The house—placed diagonal to the topography slope—is organised as a subdivided square with alternating enclosed and open spaces. Windows and structural elements create cinematic frames of the surrounding landscape, the Aegean Sea and neighbouring islands. Due to the steep topography, the backside of the house is submerged within the landscape, while its front is oriented towards the main view. The home is therefore protected from harsh climatic conditions, such as high temperatures and strong winds. All house support functions, such as the bathrooms and kitchen, are placed towards the backside and transitioning corridor. Through this free-flowing layout, the inhabitant can enjoy multiple views within the house and towards the landscape.
Exposed concrete as a structural and visual frame is intended as a contemporary interpretation of a traditional stone house. This reinterpretation of conventional building intelligence is also related to the integration of passive techniques for heating, cooling, and storing water. Such techniques thereby allow for a higher degree of energy efficiency and independence. Small windows oppose large openings with operable shutters that are located in the alternating courtyards and rooms. This juxtaposition does not require air-conditioning but allows for cross ventilation from the prevailing winds through the enclosed and open spaces. Thereby keeping the house cool throughout the year and warm during the colder periods. The house's roof is used to collect rainwater in submerged tanks and re-used in the house as filtered water.

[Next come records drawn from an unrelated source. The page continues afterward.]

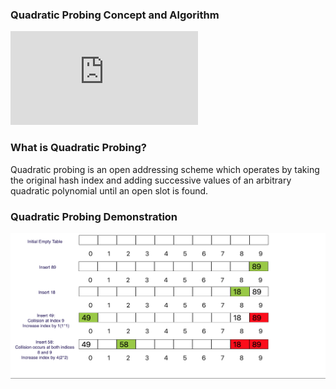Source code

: ### Quadratic Probing Concept and Algorithm
<iframe src="https://www.youtube.com/embed/P2vuPs-cv4M" frameborder="0" allow="autoplay; encrypted-media" allowfullscreen></iframe>

### What is Quadratic Probing?

Quadratic probing is an open addressing scheme which operates by taking the original hash index and adding successive values of an arbitrary quadratic polynomial until an open slot is found.

### Quadratic Probing Demonstration
<img src="images/qp.png"/>

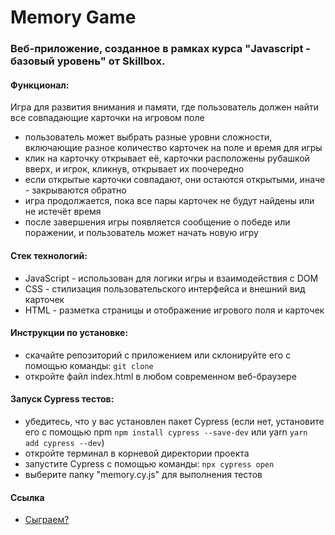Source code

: # Memory Game

### Веб-приложение, созданное в рамках курса "Javascript - базовый уровень" от Skillbox.

#### Функционал:

Игра для развития внимания и памяти, где пользователь должен найти все совпадающие карточки на игровом поле

- пользователь может выбрать разные уровни сложности, включающие разное количество карточек на поле и время для игры
- клик на карточку открывает её, карточки расположены рубашкой вверх, и игрок, кликнув, открывает их поочередно
- если открытые карточки совпадают, они остаются открытыми, иначе - закрываются обратно
- игра продолжается, пока все пары карточек не будут найдены или не истечёт время
- после завершения игры появляется сообщение о победе или поражении, и пользователь может начать новую игру

#### Стек технологий:

- JavaScript - использован для логики игры и взаимодействия с DOM
- CSS - стилизация пользовательского интерфейса и внешний вид карточек
- HTML - разметка страницы и отображение игрового поля и карточек

#### Инструкции по установке:

- cкачайте репозиторий с приложением или склонируйте его с помощью команды: `git clone`
- oткройте файл index.html в любом современном веб-браузере

#### Запуск Cypress тестов:

- убедитесь, что у вас установлен пакет Cypress (если нет, установите его с помощью
  npm `npm install cypress --save-dev`
  или yarn `yarn add cypress --dev`)
- откройте терминал в корневой директории проекта
- запустите Cypress с помощью команды: `npx cypress open`
- выберите папку "memory.cy.js" для выполнения тестов

#### Ссылка

- [Сыграем?](https://mashamoreva.github.io/game-pairs/)
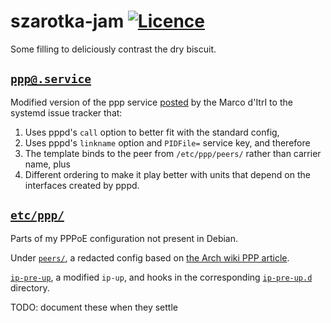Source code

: # szarotka-jam [![Licence](https://img.shields.io/badge/license-MIT-blue.svg?style=flat)](LICENSE)
Some filling to deliciously contrast the dry biscuit.

## [`ppp@.service`](ppp@.service)
Modified version of the ppp service [posted](https://github.com/systemd/systemd/issues/481#issuecomment-544337575) by the Marco d'ItrI
	to the systemd issue tracker that:
1. Uses pppd's `call` option to better fit with the standard config,
2. Uses pppd's `linkname` option and `PIDFile=` service key, and therefore
3. The template binds to the peer from `/etc/ppp/peers/` rather than carrier name, plus
4. Different ordering to make it play better with units that depend on the interfaces created by pppd.

## [`etc/ppp/`](etc-ppp/)
Parts of my PPPoE configuration not present in Debian.

Under [`peers/`](etc-ppp/peers), a redacted config based on [the Arch wiki PPP article](https://wiki.archlinux.org/index.php/Ppp).

[`ip-pre-up`](etc-ppp/ip-pre-up), a modified `ip-up`, and hooks in the corresponding [`ip-pre-up.d`](etc-ppp/ip-pre-up.d) directory.

TODO: document these when they settle
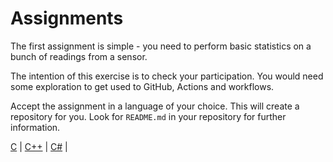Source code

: # Assignments

The first assignment is simple - you need to perform basic statistics on a bunch of readings from a sensor.

The intention of this exercise is to check your participation. You would need some exploration to get used to GitHub, Actions and workflows.

Accept the assignment in a language of your choice. This will create a repository for you.
Look for `README.md` in your repository for further information.

[C](https://classroom.github.com/a/ob34PTMo) |
[C++](https://classroom.github.com/a/X1TGl-OP) |
[C#](https://classroom.github.com/a/D5oKnc0D) |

Diagonal House is part of an architectural trilogy consisting of Parallel, Diagonal, and Perpendicular houses. This trilogy is based on a study on how summer residences with the minimum necessary spaces can relate to their immediate context simply and beneficially. The study, therefore, represents an iteration of three houses that each have an optimal yet different relationship to their specific topography and landscape. The Diagonal House and Parallel House have been successfully completed, while the Perpendicular House is currently preparing for construction.
Similar to the design of its neighbouring houses, Diagonal House was conceived and constructed as a solid yet minimal contrast to its idyllic surrounding landscape.